Les cisterciens établirent aussi des porches fermés devant leurs églises, mais ceux-ci sont peu étendus, bas, et affectent autant la simplicité que ceux de l'ordre de Cluny manifestent les goûts luxueux de leurs fondateurs. D'ailleurs les porches des églises cisterciennes ne sont pas absolument clos comme ceux des églises clunisiennes; ils présentent généralement des ouvertures à l'air libre comme des arcades d'une galerie de cloître, et ressemblent plutôt à un portique profond qu'à une salle. Il paraîtrait ainsi que saint Bernard voulait revenir aux dispositions des églises primitives et retrouver le narthex des basiliques de l'antiquité chrétienne. Ces porches cisterciens sont écrasés, couverts en appentis et ne sont jamais flanqués de tours comme les porches des églises bénédictines (voy. ARCHITECTURE RELIGIEUSE). Percés d'une seule porte en face de celle de la nef, ils sont ajourés sur la face antérieure par des arcades non vitrées et non fermées, s'ouvrant au-dessus d'un bahut assez élevé. Tel est encore le porche parfaitement conservé de l'église cistercienne de Pontigny (Yonne), dont nous donnons le plan fig. 6.

Ce porche, bâti pendant la seconde moitié du XIIe siècle [213], se compose de trois travées en largeur et de deux en profondeur; il n'occupe que la largeur de la grande nef. Des deux côtés, en A, sont deux salles fermées qui étaient destinées aux besoins de l'abbaye. Des voûtes d'arête sans nervures couvrent ce porche et viennent reposer sur deux colonnes. Une porte extérieure B correspond à la porte principale C de la nef, et des deux côtés, en D, s'ouvrent, sur un large et haut bahut, deux arcades divisées par des colonnettes accouplées. Tout cet ensemble, y compris les deux salles, est couvert par un comble en appentis avec demi-croupes aux deux extrémités. Au-dessus du comble du porche est percée une énorme fenêtre dans le grand pignon; elle éclaire la nef. À l'extérieur, la construction de ce porche est d'un aspect froid et triste. À l'intérieur, les chapiteaux des colonnes sont ornés de sculptures d'une simplicité toute puritaine, et le tympan de la porte de l'église n'est décoré que d'une croix en relief.

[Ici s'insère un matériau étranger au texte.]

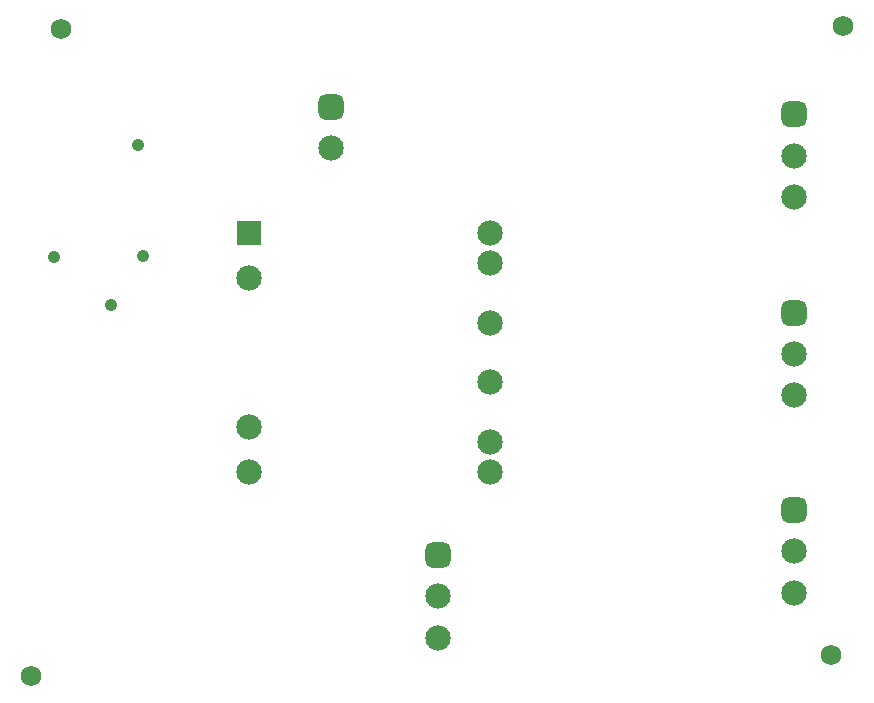
<source format=gbs>
G04*
G04 #@! TF.GenerationSoftware,Altium Limited,Altium Designer,23.1.1 (15)*
G04*
G04 Layer_Color=16711935*
%FSLAX42Y42*%
%MOMM*%
G71*
G04*
G04 #@! TF.SameCoordinates,F7E502E2-2775-4CE4-A648-0EBC044B2D6D*
G04*
G04*
G04 #@! TF.FilePolarity,Negative*
G04*
G01*
G75*
%ADD52C,1.73*%
%ADD53C,2.15*%
G04:AMPARAMS|DCode=54|XSize=2.15mm|YSize=2.15mm|CornerRadius=0.59mm|HoleSize=0mm|Usage=FLASHONLY|Rotation=270.000|XOffset=0mm|YOffset=0mm|HoleType=Round|Shape=RoundedRectangle|*
%AMROUNDEDRECTD54*
21,1,2.15,0.98,0,0,270.0*
21,1,0.98,2.15,0,0,270.0*
1,1,1.18,-0.49,-0.49*
1,1,1.18,-0.49,0.49*
1,1,1.18,0.49,0.49*
1,1,1.18,0.49,-0.49*
%
%ADD54ROUNDEDRECTD54*%
%ADD55C,2.15*%
%ADD56R,2.15X2.15*%
%ADD57C,1.07*%
D52*
X200Y200D02*
D03*
X450Y5675D02*
D03*
X6975Y375D02*
D03*
X7075Y5700D02*
D03*
D53*
X3645Y525D02*
D03*
Y875D02*
D03*
X6660Y4256D02*
D03*
Y4606D02*
D03*
Y906D02*
D03*
Y1256D02*
D03*
Y2926D02*
D03*
Y2576D02*
D03*
X2737Y4668D02*
D03*
D54*
X3645Y1225D02*
D03*
X6660Y4956D02*
D03*
Y1606D02*
D03*
Y3276D02*
D03*
X2737Y5018D02*
D03*
D55*
X4082Y1925D02*
D03*
Y2179D02*
D03*
Y2687D02*
D03*
Y3188D02*
D03*
Y3696D02*
D03*
Y3950D02*
D03*
X2047Y1925D02*
D03*
Y2306D02*
D03*
Y3569D02*
D03*
D56*
Y3950D02*
D03*
D57*
X1144Y3754D02*
D03*
X1108Y4699D02*
D03*
X874Y3343D02*
D03*
X397Y3750D02*
D03*
M02*

</source>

La figure 7 présente la coupe longitudinale du porche de l'église de Pontigny, et fait assez voir combien les moines de l'ordre de Cîteaux s'étaient, en plein XIIe siècle, éloignés des programmes splendides adoptés par les clunisiens. Dans le département de l'Aube, l'église du village de Moussey possède un porche complet établi sur les données cisterciennes. Il forme un appentis bas, non voûté, au milieu duquel s'ouvre la porte; deux arcades à droite et à gauche, posées sur un bahut, éclairent cet appentis. Ces arcades sont plein cintre, jumelles, reposant sur une pilette ou une colonne. Une cinquième baie pareille s'ouvre du côté sud. La construction est d'une extrême simplicité, et paraît remonter à l'origine de l'ordre de Cîteaux [214]. Cependant la sécheresse et la froideur de ces exemples ne furent pas longtemps imitées, et dès le commencement du XIIIe siècle, les porches des églises élevées sous l'inspiration des moines de Cîteaux étaient déjà empreints d'un goût plus élégant. Il existe encore à Moutier (Yonne) un de ces porches fermés en manière de portique, élevé sur les données de porches cisterciens. Comme à Pontigny, le porche de l'église de Moutier, qui date du commencement du XIIIe siècle, s'ouvre extérieurement par une porte centrale accompagnée de quatre arcades, deux à droite, deux à gauche, posées sur un bahut. Ces arcades ont été fermées au XVe siècle par des claires-voies de pierre. Un joli porche offrant une disposition analogue précède encore aujourd'hui la façade de l'église de Toury (Loiret).